As two months of budget hearings kicked off Tuesday, City Council wasted no time pushing back on Mayor Nutter's central proposal to rake in $103 million for the city's schools by raising property taxes.

As two months of budget hearings kicked off Tuesday, City Council wasted no time pushing back on Mayor Nutter's central proposal to rake in $103 million for the city's schools by raising property taxes.

Council's directive: Bring us another option.

"Five, six years ago, we sat here and we had the economic doomsday," Councilwoman Maria Quiñones-Sánchez said, recalling the depths of the recession. "We had our workforce give up a little bit. We had our residents give up a little bit.
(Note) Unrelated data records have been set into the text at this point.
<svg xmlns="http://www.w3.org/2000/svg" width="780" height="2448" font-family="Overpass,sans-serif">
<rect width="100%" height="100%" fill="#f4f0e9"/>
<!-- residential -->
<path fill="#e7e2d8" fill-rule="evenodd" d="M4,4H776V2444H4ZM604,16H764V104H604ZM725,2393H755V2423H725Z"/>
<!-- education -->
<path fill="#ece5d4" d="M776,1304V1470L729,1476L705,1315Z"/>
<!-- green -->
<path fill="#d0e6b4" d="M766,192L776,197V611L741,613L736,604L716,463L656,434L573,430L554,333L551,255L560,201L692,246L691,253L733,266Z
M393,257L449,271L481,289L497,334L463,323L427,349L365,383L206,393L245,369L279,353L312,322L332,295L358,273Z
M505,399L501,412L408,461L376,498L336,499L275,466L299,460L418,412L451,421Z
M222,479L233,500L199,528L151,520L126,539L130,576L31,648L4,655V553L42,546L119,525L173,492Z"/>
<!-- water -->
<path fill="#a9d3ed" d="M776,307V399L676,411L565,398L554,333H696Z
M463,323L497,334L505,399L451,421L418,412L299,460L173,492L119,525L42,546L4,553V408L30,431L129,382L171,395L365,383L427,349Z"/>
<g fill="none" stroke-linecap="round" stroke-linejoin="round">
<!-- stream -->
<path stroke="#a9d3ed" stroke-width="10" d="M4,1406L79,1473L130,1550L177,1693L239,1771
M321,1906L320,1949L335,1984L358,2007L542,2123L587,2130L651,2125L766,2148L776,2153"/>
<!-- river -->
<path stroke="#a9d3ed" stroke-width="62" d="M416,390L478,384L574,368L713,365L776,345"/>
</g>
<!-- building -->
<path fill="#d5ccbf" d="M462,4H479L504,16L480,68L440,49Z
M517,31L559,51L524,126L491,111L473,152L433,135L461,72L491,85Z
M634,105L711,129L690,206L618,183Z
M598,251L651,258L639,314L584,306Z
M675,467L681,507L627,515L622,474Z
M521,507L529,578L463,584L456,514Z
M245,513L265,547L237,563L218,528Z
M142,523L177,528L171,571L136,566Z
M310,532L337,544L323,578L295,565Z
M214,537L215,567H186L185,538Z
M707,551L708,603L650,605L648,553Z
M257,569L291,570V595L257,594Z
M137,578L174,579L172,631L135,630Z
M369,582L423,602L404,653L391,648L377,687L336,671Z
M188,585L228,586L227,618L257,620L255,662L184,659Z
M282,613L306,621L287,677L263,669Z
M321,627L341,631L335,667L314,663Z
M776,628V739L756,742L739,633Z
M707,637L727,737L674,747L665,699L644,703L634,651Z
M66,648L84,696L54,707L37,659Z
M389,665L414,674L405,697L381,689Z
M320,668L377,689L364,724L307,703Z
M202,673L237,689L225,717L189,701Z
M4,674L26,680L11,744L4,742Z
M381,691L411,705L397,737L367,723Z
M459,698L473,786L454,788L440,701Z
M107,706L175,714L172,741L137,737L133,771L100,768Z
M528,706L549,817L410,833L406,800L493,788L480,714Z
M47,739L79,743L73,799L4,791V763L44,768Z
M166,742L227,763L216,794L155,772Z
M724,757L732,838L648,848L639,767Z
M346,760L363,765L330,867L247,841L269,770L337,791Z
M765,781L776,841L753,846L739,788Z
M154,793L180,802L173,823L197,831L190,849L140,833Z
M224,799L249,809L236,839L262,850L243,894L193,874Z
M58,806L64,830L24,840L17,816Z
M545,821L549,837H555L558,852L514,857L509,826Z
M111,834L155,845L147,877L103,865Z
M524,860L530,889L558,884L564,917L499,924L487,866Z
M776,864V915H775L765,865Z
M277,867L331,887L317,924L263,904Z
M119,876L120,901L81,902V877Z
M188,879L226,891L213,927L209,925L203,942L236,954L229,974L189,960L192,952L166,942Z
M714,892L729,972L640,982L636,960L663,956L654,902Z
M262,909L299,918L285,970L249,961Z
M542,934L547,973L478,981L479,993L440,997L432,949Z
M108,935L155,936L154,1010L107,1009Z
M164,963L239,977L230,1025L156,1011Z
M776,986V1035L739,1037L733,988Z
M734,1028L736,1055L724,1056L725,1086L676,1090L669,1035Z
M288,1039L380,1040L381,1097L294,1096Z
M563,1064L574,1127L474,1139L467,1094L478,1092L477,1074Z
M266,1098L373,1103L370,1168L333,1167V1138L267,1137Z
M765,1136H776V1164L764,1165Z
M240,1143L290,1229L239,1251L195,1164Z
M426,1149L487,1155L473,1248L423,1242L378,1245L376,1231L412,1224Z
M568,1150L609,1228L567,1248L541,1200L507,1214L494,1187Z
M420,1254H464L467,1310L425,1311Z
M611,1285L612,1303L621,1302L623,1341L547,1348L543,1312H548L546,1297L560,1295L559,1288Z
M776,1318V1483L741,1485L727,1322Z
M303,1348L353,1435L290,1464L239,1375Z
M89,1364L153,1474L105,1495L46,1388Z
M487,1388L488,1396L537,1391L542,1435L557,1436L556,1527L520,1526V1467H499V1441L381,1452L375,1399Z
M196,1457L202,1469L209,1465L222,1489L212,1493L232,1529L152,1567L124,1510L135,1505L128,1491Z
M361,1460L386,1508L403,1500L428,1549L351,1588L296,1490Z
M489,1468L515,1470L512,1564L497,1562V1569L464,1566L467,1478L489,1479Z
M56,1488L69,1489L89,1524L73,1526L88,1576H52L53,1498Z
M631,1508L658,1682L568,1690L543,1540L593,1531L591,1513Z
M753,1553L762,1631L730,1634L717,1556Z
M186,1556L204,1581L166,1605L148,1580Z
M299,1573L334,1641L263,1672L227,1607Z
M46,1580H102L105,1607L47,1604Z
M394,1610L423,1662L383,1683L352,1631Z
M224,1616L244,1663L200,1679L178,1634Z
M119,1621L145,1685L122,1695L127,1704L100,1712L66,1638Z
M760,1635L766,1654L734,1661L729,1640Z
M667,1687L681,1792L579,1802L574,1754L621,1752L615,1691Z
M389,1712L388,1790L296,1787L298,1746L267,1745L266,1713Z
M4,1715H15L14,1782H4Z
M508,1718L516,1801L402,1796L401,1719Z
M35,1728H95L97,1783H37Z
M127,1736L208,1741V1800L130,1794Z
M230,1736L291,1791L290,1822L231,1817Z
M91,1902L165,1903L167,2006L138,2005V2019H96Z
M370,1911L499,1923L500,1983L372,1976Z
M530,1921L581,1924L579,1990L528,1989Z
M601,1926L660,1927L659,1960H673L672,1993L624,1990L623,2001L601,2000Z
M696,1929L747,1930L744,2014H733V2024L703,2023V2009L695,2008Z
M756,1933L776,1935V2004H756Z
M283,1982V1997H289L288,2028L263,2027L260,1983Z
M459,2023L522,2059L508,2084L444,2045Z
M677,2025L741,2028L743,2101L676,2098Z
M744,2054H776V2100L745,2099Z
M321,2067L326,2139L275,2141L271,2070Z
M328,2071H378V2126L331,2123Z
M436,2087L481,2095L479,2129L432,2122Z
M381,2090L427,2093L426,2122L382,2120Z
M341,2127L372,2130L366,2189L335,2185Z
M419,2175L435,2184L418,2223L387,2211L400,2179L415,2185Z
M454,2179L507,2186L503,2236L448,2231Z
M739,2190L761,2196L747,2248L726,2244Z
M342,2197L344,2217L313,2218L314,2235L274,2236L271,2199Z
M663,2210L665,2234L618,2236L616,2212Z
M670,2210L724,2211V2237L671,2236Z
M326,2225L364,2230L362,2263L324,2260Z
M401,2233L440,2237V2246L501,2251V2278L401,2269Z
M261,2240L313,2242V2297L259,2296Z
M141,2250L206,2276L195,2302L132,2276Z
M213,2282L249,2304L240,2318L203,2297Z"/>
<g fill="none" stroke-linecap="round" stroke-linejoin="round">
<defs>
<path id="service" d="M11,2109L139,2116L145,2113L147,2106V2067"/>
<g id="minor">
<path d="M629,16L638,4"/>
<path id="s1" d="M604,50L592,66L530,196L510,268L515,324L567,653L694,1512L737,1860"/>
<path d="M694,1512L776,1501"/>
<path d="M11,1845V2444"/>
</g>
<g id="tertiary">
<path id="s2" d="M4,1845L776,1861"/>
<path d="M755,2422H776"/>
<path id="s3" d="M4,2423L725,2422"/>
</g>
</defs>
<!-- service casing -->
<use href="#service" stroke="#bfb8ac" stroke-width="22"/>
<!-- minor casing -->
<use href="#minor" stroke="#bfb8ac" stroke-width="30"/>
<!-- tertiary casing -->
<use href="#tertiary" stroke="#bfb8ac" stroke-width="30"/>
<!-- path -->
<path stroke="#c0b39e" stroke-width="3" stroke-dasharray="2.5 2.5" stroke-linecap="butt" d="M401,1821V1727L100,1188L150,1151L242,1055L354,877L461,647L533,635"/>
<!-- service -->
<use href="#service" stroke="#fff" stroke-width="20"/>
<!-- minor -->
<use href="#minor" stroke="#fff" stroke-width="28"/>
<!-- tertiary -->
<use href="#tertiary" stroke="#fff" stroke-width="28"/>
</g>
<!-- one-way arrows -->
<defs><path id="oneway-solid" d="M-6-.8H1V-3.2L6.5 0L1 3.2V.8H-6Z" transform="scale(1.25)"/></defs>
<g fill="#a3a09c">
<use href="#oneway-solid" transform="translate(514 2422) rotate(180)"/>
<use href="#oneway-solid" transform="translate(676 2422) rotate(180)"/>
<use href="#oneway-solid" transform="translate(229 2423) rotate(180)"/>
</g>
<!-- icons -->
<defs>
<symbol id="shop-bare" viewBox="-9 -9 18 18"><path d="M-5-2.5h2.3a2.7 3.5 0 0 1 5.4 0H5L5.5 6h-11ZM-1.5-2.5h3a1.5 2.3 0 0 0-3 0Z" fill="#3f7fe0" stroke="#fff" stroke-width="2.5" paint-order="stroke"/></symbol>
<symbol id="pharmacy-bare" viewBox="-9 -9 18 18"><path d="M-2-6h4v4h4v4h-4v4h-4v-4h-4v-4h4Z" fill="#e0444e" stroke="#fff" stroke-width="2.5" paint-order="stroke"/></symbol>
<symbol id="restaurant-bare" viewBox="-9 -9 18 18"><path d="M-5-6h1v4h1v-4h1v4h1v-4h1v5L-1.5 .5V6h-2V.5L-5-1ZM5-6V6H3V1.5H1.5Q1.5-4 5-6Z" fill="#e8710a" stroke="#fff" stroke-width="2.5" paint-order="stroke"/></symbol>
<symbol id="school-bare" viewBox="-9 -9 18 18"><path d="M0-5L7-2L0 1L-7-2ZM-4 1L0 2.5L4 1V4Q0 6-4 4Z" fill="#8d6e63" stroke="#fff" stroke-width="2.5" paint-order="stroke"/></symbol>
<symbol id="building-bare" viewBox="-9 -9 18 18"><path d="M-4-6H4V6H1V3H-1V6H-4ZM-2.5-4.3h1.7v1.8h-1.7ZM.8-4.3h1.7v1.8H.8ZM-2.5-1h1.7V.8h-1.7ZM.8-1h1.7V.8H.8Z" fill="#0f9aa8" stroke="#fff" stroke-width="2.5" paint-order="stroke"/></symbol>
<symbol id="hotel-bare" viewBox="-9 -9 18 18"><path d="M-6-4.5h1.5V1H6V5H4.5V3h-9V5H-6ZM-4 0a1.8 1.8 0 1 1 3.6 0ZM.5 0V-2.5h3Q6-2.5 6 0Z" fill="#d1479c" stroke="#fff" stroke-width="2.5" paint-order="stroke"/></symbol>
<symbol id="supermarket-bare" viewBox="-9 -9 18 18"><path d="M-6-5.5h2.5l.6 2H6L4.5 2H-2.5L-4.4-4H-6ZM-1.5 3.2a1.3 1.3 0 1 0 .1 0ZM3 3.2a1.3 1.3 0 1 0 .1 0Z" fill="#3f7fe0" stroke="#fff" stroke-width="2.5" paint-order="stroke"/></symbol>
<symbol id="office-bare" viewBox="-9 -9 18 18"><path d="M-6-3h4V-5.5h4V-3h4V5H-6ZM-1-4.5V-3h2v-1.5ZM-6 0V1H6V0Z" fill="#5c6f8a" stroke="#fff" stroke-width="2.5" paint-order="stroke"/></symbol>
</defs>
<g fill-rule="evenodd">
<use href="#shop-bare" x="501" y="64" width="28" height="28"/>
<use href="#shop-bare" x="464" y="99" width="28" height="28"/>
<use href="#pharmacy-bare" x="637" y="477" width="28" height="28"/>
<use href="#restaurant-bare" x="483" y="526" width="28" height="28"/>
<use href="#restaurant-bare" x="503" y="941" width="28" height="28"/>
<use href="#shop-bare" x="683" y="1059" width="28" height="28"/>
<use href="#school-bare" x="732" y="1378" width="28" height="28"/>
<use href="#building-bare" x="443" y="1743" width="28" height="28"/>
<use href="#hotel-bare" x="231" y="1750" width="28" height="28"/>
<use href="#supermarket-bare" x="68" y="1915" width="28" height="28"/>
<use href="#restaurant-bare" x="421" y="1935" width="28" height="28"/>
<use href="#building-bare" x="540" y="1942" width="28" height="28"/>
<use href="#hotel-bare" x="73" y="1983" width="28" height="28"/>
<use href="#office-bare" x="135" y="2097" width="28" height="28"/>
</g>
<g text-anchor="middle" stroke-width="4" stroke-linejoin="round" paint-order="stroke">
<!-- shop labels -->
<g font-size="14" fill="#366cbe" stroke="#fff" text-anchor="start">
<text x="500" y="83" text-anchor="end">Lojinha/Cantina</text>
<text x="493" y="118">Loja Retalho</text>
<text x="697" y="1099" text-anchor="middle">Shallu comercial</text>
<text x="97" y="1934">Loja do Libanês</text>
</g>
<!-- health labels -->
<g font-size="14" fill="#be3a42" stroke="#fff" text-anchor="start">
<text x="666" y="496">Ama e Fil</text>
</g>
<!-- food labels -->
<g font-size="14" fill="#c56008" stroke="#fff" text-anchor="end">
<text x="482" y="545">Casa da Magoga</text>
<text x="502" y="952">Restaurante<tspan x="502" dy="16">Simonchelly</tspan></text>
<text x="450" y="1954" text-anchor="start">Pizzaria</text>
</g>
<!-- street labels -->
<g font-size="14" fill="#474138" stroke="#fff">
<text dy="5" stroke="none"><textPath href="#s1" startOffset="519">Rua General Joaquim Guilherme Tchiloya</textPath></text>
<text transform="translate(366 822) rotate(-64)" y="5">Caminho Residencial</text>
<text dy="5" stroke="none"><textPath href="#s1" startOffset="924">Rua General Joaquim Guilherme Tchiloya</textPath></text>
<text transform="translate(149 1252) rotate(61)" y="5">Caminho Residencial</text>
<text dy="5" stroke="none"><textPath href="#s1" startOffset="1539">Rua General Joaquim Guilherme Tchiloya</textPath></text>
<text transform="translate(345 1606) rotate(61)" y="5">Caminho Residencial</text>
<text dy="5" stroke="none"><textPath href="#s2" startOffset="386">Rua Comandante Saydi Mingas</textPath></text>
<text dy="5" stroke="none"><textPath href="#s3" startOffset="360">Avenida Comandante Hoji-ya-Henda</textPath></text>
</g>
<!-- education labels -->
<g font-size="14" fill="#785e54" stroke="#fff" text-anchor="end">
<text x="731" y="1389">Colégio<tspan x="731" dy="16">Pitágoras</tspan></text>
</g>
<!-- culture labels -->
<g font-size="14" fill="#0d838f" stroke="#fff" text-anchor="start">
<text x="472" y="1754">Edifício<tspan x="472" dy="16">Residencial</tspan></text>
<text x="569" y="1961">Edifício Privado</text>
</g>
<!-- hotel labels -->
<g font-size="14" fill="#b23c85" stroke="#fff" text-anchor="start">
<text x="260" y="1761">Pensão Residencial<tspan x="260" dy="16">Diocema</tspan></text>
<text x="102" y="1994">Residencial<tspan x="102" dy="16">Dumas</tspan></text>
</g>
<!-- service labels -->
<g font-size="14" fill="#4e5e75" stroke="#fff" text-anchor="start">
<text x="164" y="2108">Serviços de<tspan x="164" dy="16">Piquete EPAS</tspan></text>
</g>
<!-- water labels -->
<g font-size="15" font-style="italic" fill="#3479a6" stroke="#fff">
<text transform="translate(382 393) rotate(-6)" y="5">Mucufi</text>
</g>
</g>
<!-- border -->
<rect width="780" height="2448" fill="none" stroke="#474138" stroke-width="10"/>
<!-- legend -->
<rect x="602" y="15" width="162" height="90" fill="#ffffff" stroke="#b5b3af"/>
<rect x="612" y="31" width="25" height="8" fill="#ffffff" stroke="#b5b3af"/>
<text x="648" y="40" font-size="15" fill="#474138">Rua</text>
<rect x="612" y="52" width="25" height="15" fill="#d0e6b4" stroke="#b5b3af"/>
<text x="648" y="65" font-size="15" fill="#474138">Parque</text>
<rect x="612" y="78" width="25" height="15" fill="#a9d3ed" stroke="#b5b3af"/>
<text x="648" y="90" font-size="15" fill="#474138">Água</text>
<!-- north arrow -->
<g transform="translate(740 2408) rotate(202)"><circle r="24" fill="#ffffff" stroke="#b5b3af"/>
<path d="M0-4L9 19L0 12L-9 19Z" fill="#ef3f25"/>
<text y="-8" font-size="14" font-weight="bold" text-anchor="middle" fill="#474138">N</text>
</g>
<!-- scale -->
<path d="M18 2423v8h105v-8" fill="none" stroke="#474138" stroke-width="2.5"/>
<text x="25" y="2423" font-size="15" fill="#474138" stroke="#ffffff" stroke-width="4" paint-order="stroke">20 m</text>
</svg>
We had our business give up a little bit. . . . What does $103 million in shifting of priorities in this city budget, using the same methodologies used before, look like?"

Nutter has pitched a 9.34 percent property tax increase as sustainable revenue that will bolster a school district crippled by years of short-term financial fixes.

On Tuesday, at a hearing on the city's five-year plan, many Council members said that they do expect to provide extra funds for schools, but that a tax hike is at best unsavory and at worst out of the question. All but one of the 17 members of Council are seeking reelection this year.

While the tax hike isn't likely to come to a head for weeks - the hearing on the school budget is not until May 26, a week after the primary - several Council members on Tuesday suggested other options such as seeking funds from nonprofits, doing a better job of going after delinquent taxpayers, or slashing elsewhere in the mayor's $3.95 billion spending plan for the fiscal year that begins July 1.

City officials said they had considered other options but none were viable. And they pushed back at the notion that the city could have done more to bring in state dollars from Harrisburg, where the Republican-controlled legislature has shown little interest in sending more education funding to Philadelphia public schools.

'Intrigued'

"Why hasn't an effort to work with Harrisburg been successful?" Councilman David Oh asked a panel of three city officials.

Everett Gillison, Nutter's chief of staff, revealed a wide smirk.

"I'm sorry, Councilman," Gillison said to Oh, who is one of three Republicans on Council. "I'm just intrigued by who is asking the question."

Oh went on to defend the legislature, saying it is difficult to ask that body to approve additional funding for "the same broken school" system.

To which Nutter's chief financial officer, Rob Dubow, replied that Philadelphia School Superintendent William R. Hite Jr. has launched an aggressive plan to improve the district.

Raising taxes

Others on Council expressed concern about the property tax in light of the city's plan to reassess home values in targeted areas in 2016, and to begin annual citywide reassessments in 2017.

"There's a possibility if we reassess certain areas up, plus the 9.3 percent [proposed] tax, some people are going to be hit with a 10, 15, maybe 20 percent tax increase," Councilman Mark Squilla said. "Don't you think again that we should fix the assessment process first before we even try to go in and change any type of rate on the real estate taxes?"

Also Tuesday, Council President Darrell L. Clarke called on the administration to tailor testimony during the next two months of budget hearings to address what he identified as three Council priorities: closing the income gap, supporting the city's youth, and improving the city's neighborhoods.

Jennifer Crandall, the mayor's deputy press secretary, said those were also priorities of the administration.